The schooner Prince of Denmark arrived at Poverty Bay and Burns was then engaged by the captain to continue as a flax trader at £3 a month. He agreed to establish himself further north at Uawa which was named Tolaga Bay by Captain James Cook. When he arrived at Uawa, Burns settled on the northern side of the Uawa river with Te Urunga Wera while on the southern side another white man traded for Captain John Rudolphus Kent with Te Aitanga-a-Hauiti. From 1832 to 1834 he sent about 107 tons of flax to Sydney and he considered these his happiest years in New Zealand. Burns claimed to have been made a chief of over 600. The remaining part of his face and parts of his body were tattooed at nearby Waihau.
While at Uawa in about April 1833, Barnet Burns learned that three Englishmen were being held captive on the Waiapu River, near East Cape, the easternmost point of the North Island of New Zealand. A whaling vessel, Elizabeth, commanded by captain Black, had stopped at East Cape for provisions and during her stay three of the crew had run away. In return captain Black had seized 15 of the local Ngāti Porou and taken them away on the Elizabeth. Burns took a waka with about 60 men and after three days they had travelled from Uawa to Waiapu and found the Englishmen confined at a pā which was probably at Whakawhitira. The chief Kakatarau
agreed to their release in exchange for a ransom that was to be paid at Uawa. However the Ngāti Porou were unfamiliar with the bay at Uawa and their waka capsized with the result that the ransom payment was waived. The schooner, Lord Byron later took the Englishmen to Sydney. The 15 Ngāti Porou had been taken to the Bay of Islands, enslaved by Ngā Puhi, released and introduced to Christianity by the missionaries.
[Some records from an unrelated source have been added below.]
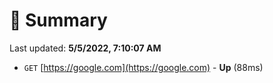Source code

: # 📖 Summary
Last updated: **5/5/2022, 7:10:07 AM**

- `GET` [https://google.com](https://google.com) - **Up** (88ms)
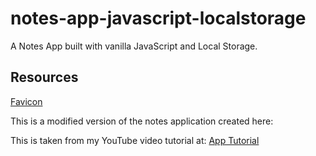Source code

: # notes-app-javascript-localstorage
A Notes App built with vanilla JavaScript and Local Storage.

## Resources
[Favicon](https://www.flaticon.com/free-icons/ghost)

This is a modified version of the notes application created here:

This is taken from my YouTube video tutorial at:
[App Tutorial](https://youtu.be/01YKQmia2Jw)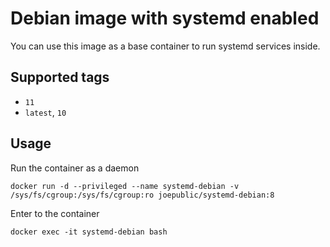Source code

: # Debian image with systemd enabled

You can use this image as a base container to run systemd services inside.

## Supported tags
 - `11`
 - `latest`, `10`

## Usage

Run the container as a daemon

`docker run -d --privileged --name systemd-debian -v /sys/fs/cgroup:/sys/fs/cgroup:ro joepublic/systemd-debian:8`

Enter to the container

`docker exec -it systemd-debian bash`
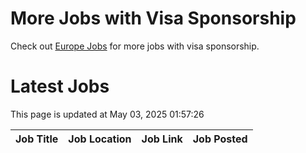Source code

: # More Jobs with Visa Sponsorship

Check out [Europe Jobs](https://github.com/sureshparimi/europejobs#latest-jobs) for more jobs with visa sponsorship.

# Latest Jobs

This page is updated at May 03, 2025 01:57:26

| Job Title | Job Location | Job Link | Job Posted |
| --- | --- | --- | --- |
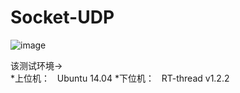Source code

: # Socket-UDP
![image](https://github.com/ScienceXChina/Socket-UDP/blob/master/Test_UDP_with_RT-thread.gif)

<font>该测试环境-></font>    
<font>*上位机：</font>   Ubuntu 14.04
<font>*下位机：</font>   RT-thread v1.2.2
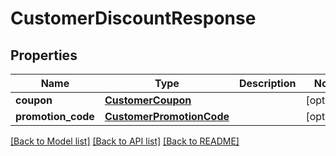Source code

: # CustomerDiscountResponse

## Properties

Name | Type | Description | Notes
------------ | ------------- | ------------- | -------------
**coupon** | [**CustomerCoupon**](CustomerCoupon.md) |  | [optional] 
**promotion_code** | [**CustomerPromotionCode**](CustomerPromotionCode.md) |  | [optional] 

[[Back to Model list]](../README.md#documentation-for-models) [[Back to API list]](../README.md#documentation-for-api-endpoints) [[Back to README]](../README.md)


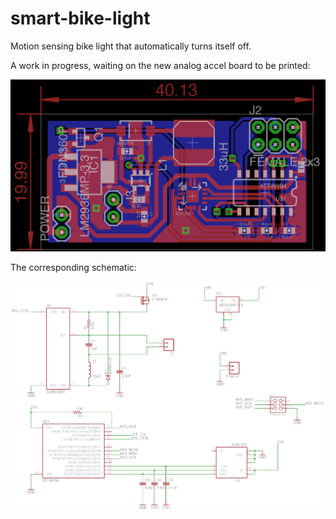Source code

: # smart-bike-light
Motion sensing bike light that automatically turns itself off.

A work in progress, waiting on the new analog accel board to be printed:

![smd-board](images/smd-board.png)



The corresponding schematic:

![analog-sch](images/analog-schematic.png)

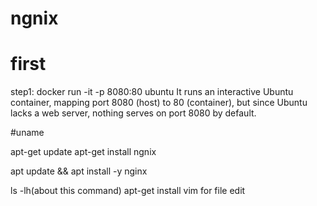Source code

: # ngnix

# first 
  step1: docker run -it -p 8080:80 ubuntu
It runs an interactive Ubuntu container, mapping port 8080 (host) to 80 (container), but since Ubuntu lacks a web server, nothing serves on port 8080 by default.

#uname

apt-get update
apt-get install ngnix

apt update && apt install -y nginx

ls -lh(about this command)
apt-get install vim for file edit
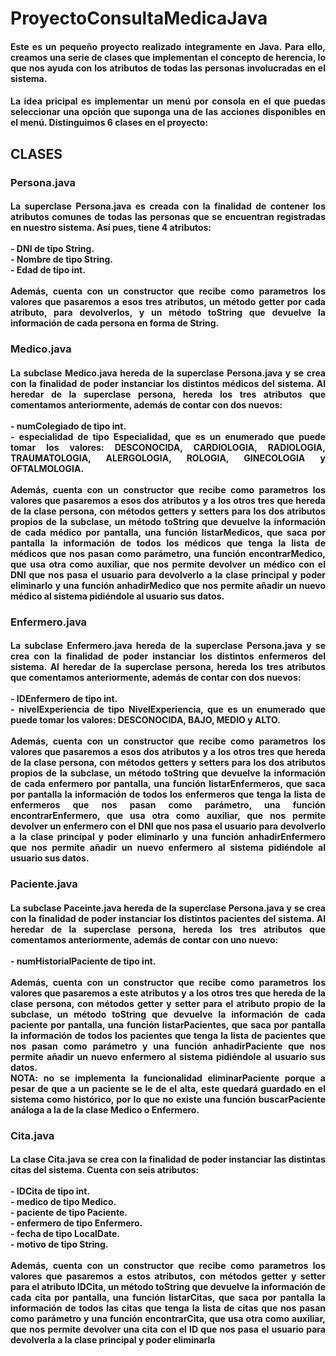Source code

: <h1>ProyectoConsultaMedicaJava</h1>

<h4 align="justify">Este es un pequeño proyecto realizado íntegramente en Java. Para ello, creamos una serie de clases que implementan el concepto de herencia, lo que nos ayuda con los atributos de todas las personas involucradas en el sistema. 
</h4>
<h4 align="justify">La idea pricipal es implementar un menú por consola en el que puedas seleccionar una opción que suponga una de las acciones disponibles en el menú. Distinguimos 6 clases en el proyecto: 
</h4>
<h2>CLASES
</h2>
<h3>Persona.java
</h3>
<h4 align="justify">La superclase Persona.java es creada con la finalidad de contener los atributos comunes de todas las personas que se encuentran registradas en nuestro sistema. Así pues, tiene 4 atributos:</br></br>
  - DNI de tipo String.</br>
  - Nombre de tipo String.</br>
  - Edad de tipo int.</br></br>
  Además, cuenta con un constructor que recibe como parametros los valores que pasaremos a esos tres atributos, un método getter por cada atributo, para devolverlos, y un método toString que devuelve la información de cada persona en forma de String. 
</h4>

<h3>Medico.java
</h3>
<h4 align="justify">La subclase Medico.java hereda de la superclase Persona.java y se crea con la finalidad de poder instanciar los distintos médicos del sistema. Al heredar de la superclase persona, hereda los tres atributos que comentamos anteriormente, además de contar con dos nuevos:</br></br>
  - numColegiado de tipo int.</br>
  - especialidad de tipo Especialidad, que es un enumerado que puede tomar los valores: DESCONOCIDA, CARDIOLOGIA, RADIOLOGIA, TRAUMATOLOGIA, ALERGOLOGIA, ROLOGIA, GINECOLOGIA y OFTALMOLOGIA.</br></br>
  Además, cuenta con un constructor que recibe como parametros los valores que pasaremos a esos dos atributos y a los otros tres que hereda de la clase persona, con métodos getters y setters para los dos atributos propios de la subclase, un método toString que devuelve la información de cada médico por pantalla, una función listarMedicos, que saca por pantalla la información de todos los médicos que tenga la lista de médicos que nos pasan como parámetro, una función encontrarMedico, que usa otra como auxiliar, que nos permite devolver un médico con el DNI que nos pasa el usuario para devolverlo a la clase principal y poder eliminarlo y una función anhadirMedico que nos permite añadir un nuevo médico al sistema pidiéndole al usuario sus datos. 
</h4>

<h3>Enfermero.java
</h3>
<h4 align="justify">La subclase Enfermero.java hereda de la superclase Persona.java y se crea con la finalidad de poder instanciar los distintos enfermeros del sistema. Al heredar de la superclase persona, hereda los tres atributos que comentamos anteriormente, además de contar con dos nuevos:</br></br>
  - IDEnfermero de tipo int.</br>
  - nivelExperiencia de tipo NivelExperiencia, que es un enumerado que puede tomar los valores: DESCONOCIDA, BAJO, MEDIO y ALTO.</br></br>
  Además, cuenta con un constructor que recibe como parametros los valores que pasaremos a esos dos atributos y a los otros tres que hereda de la clase persona, con métodos getters y setters para los dos atributos propios de la subclase, un método toString que devuelve la información de cada enfermero por pantalla, una función listarEnfermeros, que saca por pantalla la información de todos los enfermeros que tenga la lista de enfermeros que nos pasan como parámetro, una función encontrarEnfermero, que usa otra como auxiliar, que nos permite devolver un enfermero con el DNI que nos pasa el usuario para devolverlo a la clase principal y poder eliminarlo y una función anhadirEnfermero que nos permite añadir un nuevo enfermero al sistema pidiéndole al usuario sus datos. 
</h4>

<h3>Paciente.java
</h3>
<h4 align="justify">La subclase Paceinte.java hereda de la superclase Persona.java y se crea con la finalidad de poder instanciar los distintos pacientes del sistema. Al heredar de la superclase persona, hereda los tres atributos que comentamos anteriormente, además de contar con uno nuevo:</br></br>
  - numHistorialPaciente de tipo int.</br></br>
  Además, cuenta con un constructor que recibe como parametros los valores que pasaremos a este atributos y a los otros tres que hereda de la clase persona, con métodos getter y setter para el atributo propio de la subclase, un método toString que devuelve la información de cada paciente por pantalla, una función listarPacientes, que saca por pantalla la información de todos los pacientes que tenga la lista de pacientes que nos pasan como parámetro y una función anhadirPaciente que nos permite añadir un nuevo enfermero al sistema pidiéndole al usuario sus datos. </br>
  NOTA: no se implementa la funcionalidad eliminarPaciente porque a pesar de que a un paciente se le de el alta, este quedará guardado en el sistema como histórico, por lo que no existe una función buscarPaciente análoga a la de la clase Medico o Enfermero.
</h4>

<h3>Cita.java
</h3>
<h4 align="justify">La clase Cita.java se crea con la finalidad de poder instanciar las distintas citas del sistema. Cuenta con seis atributos:</br></br>
  - IDCita de tipo int.</br>
  - medico de tipo Medico.</br>
  - paciente de tipo Paciente.</br>
  - enfermero de tipo Enfermero.</br>
  - fecha de tipo LocalDate.</br>
  - motivo de tipo String.</br></br>
  Además, cuenta con un constructor que recibe como parametros los valores que pasaremos a estos atributos, con métodos getter y setter para el atributo IDCita, un método toString que devuelve la información de cada cita por pantalla, una función listarCitas, que saca por pantalla la información de todos las citas que tenga la lista de citas que nos pasan como parámetro y una función encontrarCita, que usa otra como auxiliar, que nos permite devolver una cita con el ID que nos pasa el usuario para devolverla a la clase principal y poder eliminarla  
</h4>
In January 1834 the Ngāti Porou were returned to the East Cape on the schooner Fortitude by Rev William Yate and Rev William Williams of the Church Missionary Society.

Departure from Uawa

In October 1834 the ship, Captain John Thomas Chalmers, arrived at Uawa. Burns loaded his trade of flax and advised Captain Chalmers that he wished to settle with his employer in Sydney and so Burns paid £5 for a passage. He bid farewell to his wife and children and Burns accompanied the ship to Sydney via Cloudy Bay and Queen Charlotte Sound. His children were daughters Tauhinu, Mokoraurangi and son Hori Waiti, who may have been born soon after Burns's departure. Te Amotawa later married the Māori chief Te Kani-a-Takirau.
Soon after the Bardaster arrived at Sydney on 2 November 1834, Barnet Burns arranged to transfer his grant of land at Tambourine Bay to Captain John Thomas Chalmers. At that time thousands of convicts resided in New South Wales and as Burns roamed the streets of Sydney his facial tattoo aroused suspicion that he had submitted to the operation of tattooing in order to prevent being recognised.
On 24 February 1835 the Bardaster departed Sydney for England with Barnet Burns aboard earning his passage in his former role as a sailor.